In court on Wednesday however, Mr McKeown said the 49-year-old now accepts the assault.

While the barrister conceded that it was “highly unedifying behaviour, not helped by the fact that he had been consuming alcohol that day,” he contended that his comments were not intended as a sectarian slur.

Mr McKeown said that according to Hobson, because the incident happened close to Portadown Football Club, his comment was directed to Mr McWilliams wearing what he thought was a rival top.

Urging the judge not to jail Hobson but to adopt a different approach, Mr McKeown said that if the 49-year-old was sent to jail there would be no way he could pay compensation, or pay for the damage to the victim’s car.
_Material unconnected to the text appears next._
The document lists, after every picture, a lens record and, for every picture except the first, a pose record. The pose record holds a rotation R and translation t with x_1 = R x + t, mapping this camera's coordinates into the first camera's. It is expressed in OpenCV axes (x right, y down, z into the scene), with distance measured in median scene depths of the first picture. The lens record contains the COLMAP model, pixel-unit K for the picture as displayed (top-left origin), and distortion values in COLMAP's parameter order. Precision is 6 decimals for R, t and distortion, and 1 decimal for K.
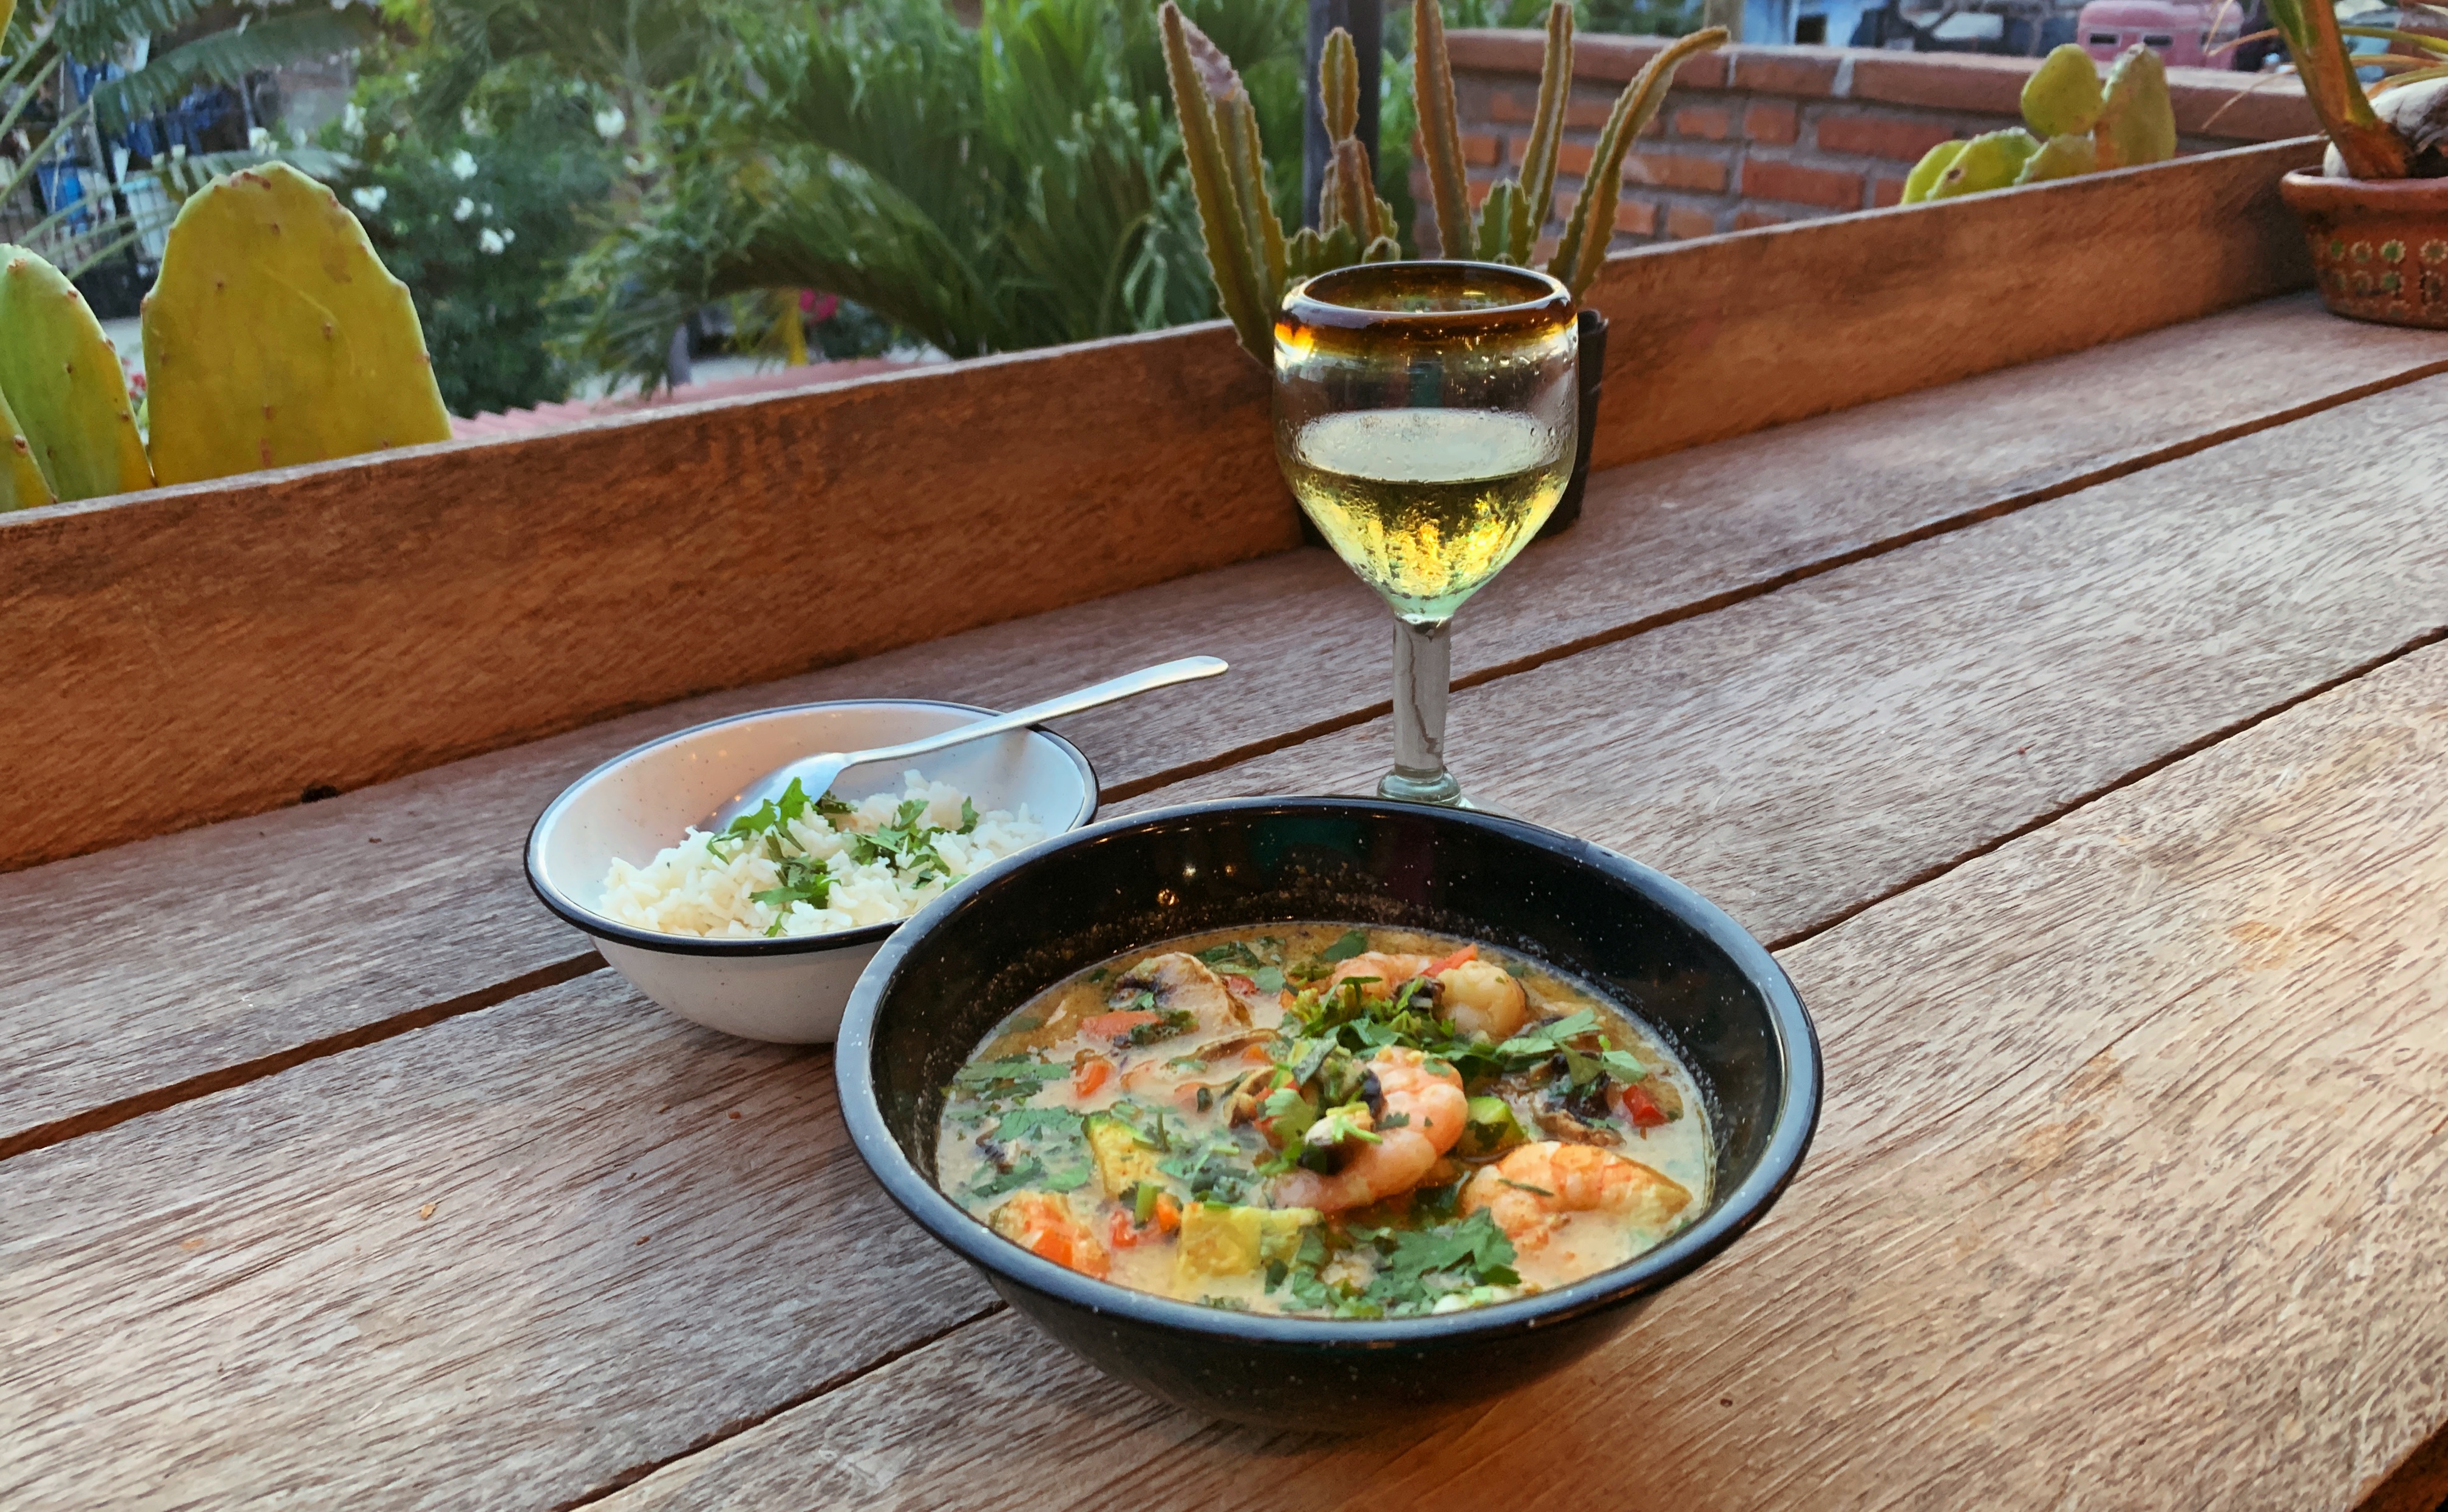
lens RADIAL K [[1797.1, 0, 1217.7], [0, 1797.1, 706.4], [0, 0, 1]] dist [0.001003, 0.002096]
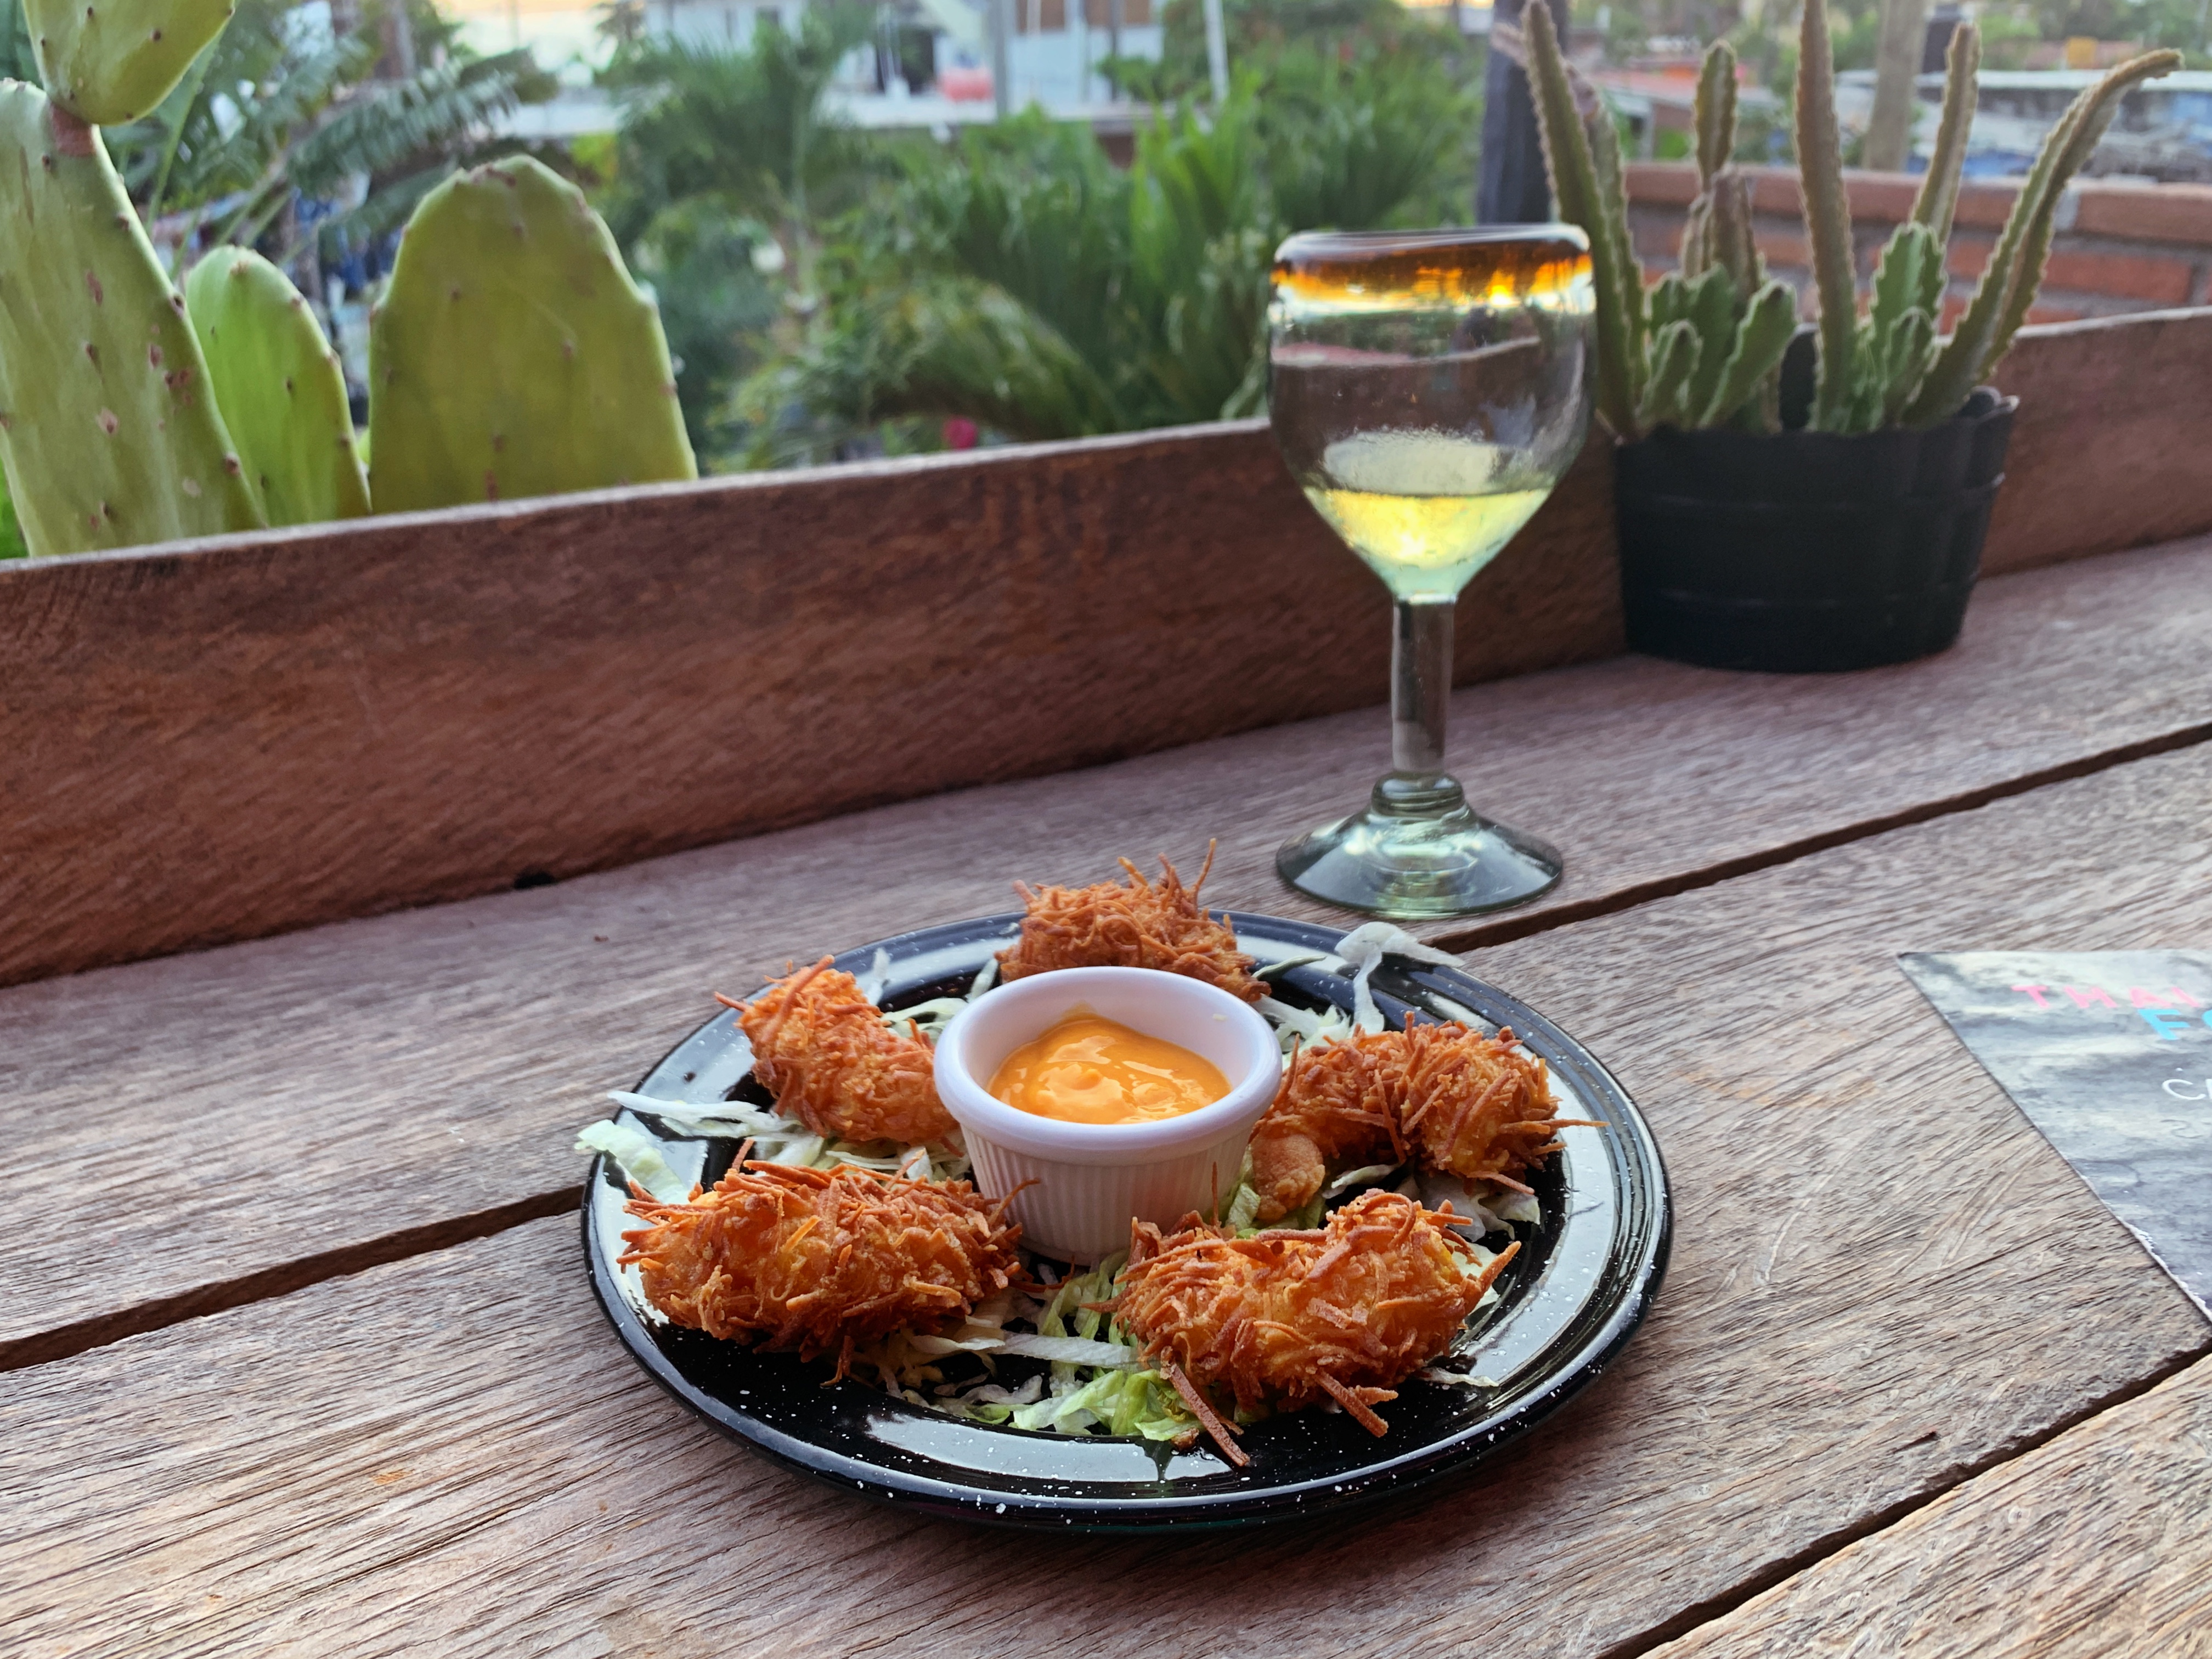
lens RADIAL K [[1697.2, 0, 1106.0], [0, 1697.2, 829.5], [0, 0, 1]] dist [-0.008899, -0.002045]
pose [[0.993041, 0.051122, -0.106096, -0.144064], [-0.051646, 0.998663, -0.002198, 0.011921], [0.105842, 0.007662, 0.994353, 0.223484]]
He submitted that in the background, Hobson was also experiencing mental health difficulties so deferring the sentence, would allow an opportunity for those to be explored.

Judge McColgan told Hobson, “this was a nasty incident and it was a sectarian incident, regardless of what nonsense I’m being told today.”

She added that Mr McKeown “has managed to convince me” to defer the case to allow time for Hobson to pay for the damage he caused.

Deferring the case to 20 January 2027, Judge McColgan ordered Hobson to pay £2,150 within six months.

Advising Hobson to “stay out of trouble” until then, she freed him on bail but with a warning that “there is absolutely no promises” as to the ultimate sentence.

Robert Hamill was beaten by a loyalist mob in the early hours of April 27, 1997 and his murder was the subject of a public inquiry because it was alleged that four police officers had been positioned in a police vehicle near the scene of the attack, but did not intervene.

A total of six individuals were charged with the murder but the PPS withdrew charges against five of them.

The case against Hobson proceeded to trial in June 1999 and although the case was dropped and Hobson was acquitted of the murder, he was however, handed a four-year sentence for affray.